Lenguaje literal vs lenguaje metafórico

         "Lo recuerdo (yo no tengo derecho a pronunciar ese verbo sagrado, sólo un hombre en la tierra tuvo derecho y ese hombre ha muerto) con una oscura pasionaria en la mano, viéndola como nadie la ha visto, aunque la mirara desde el crepúsculo del día hasta el de la noche, toda una vida entera. Lo recuerdo, la cara taciturna y aindiada y singularmente remota, detrás del cigarrillo. Recuerdo (creo) sus manos afiladas de trenzador. Recuerdo cerca de esas manos un mate, con las armas de la Banda Oriental; recuerdo en la ventana de la casa una estera amarilla, con un vago paisaje lacustre. Recuerdo claramente su voz; la voz pausada, resentida y nasal del orillero antiguo, sin los silbidos italianos de ahora. Más de tres veces no lo vi; la última, en 1887... "

En el párrafo de apertura sobresale un tono evocador. Mas, una vez que terminamos el cuento, vemos que el inicio es en realidad introducción y concentración de elementos que serán distribuídos a lo largo de las páguinas siguientes.
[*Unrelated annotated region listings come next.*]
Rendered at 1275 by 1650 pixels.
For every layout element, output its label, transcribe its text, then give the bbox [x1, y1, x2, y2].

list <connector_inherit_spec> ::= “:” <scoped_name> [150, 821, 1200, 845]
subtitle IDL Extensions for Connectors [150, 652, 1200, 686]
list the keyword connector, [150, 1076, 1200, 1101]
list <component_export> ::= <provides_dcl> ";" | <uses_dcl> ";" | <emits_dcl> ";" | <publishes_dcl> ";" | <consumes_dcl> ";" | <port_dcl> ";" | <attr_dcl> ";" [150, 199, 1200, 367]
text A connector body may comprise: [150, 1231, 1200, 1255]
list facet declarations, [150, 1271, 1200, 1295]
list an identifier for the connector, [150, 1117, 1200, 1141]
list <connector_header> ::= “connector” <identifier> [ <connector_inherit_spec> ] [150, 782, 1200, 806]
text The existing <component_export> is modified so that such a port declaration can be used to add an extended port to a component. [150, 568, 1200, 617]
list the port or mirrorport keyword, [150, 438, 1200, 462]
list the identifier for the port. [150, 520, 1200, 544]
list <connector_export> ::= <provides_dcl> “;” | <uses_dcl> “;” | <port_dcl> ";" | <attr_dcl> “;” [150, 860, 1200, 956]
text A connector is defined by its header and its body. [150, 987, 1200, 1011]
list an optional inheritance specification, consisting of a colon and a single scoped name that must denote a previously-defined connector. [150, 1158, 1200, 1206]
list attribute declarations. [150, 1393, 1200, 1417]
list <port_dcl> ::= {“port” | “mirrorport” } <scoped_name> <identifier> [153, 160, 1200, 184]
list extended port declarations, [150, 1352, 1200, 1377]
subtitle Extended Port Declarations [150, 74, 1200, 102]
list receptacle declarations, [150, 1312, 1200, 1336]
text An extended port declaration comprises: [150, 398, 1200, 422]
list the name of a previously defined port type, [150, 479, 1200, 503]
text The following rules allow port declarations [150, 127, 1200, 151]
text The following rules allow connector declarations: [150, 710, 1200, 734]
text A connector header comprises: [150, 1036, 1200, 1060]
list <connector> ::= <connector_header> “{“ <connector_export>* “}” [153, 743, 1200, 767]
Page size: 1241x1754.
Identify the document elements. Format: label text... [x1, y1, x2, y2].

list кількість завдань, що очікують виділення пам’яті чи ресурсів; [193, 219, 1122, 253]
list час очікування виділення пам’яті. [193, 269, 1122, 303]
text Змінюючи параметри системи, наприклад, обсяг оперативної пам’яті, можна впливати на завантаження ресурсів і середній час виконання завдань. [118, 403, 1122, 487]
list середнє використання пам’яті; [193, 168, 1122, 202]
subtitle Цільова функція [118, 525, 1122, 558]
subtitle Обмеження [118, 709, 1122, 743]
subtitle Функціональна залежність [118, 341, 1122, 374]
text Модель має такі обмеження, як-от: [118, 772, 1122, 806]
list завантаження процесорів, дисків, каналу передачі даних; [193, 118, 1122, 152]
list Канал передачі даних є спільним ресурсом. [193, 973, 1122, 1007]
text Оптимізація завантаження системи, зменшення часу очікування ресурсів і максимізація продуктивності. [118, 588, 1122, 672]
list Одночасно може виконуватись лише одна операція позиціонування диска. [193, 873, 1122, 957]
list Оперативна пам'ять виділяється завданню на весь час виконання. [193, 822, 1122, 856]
La primera lectura del párrafo nos da un lenguaje directo, percibido quizá en sus bondades estéticas y retóricas como exagerado o embellecedor del personaje. Mirar con agudeza un simple objeto llama la atención, es casi pintoresco, es lenguaje metafórico de una realidad cierta. Sin embargo, en una segunda lectura de esas mismas líneas sabemos que lo que se cuenta no es exageración ni adorno estético, sino que Funes, de verdad, veía como nadie más podía ver. Así, el supuestamente exagerado del personaje es real y lo que hace tiene sentido literal; y se opone a lo que el mismo Borges, con delicadeza alegórica en el prólogo de Artificios, llama: "una larga metáfora del insomnio".

Este juego de lo literal y lo literario, el narrador de Funes lo ahonda al divertirse con entradas y salidas del texto y recordarnos que el personaje excepcional "era también un compadrito de Fray Bentos". Es decir, lo extraordinario resulta vivir en lo normal.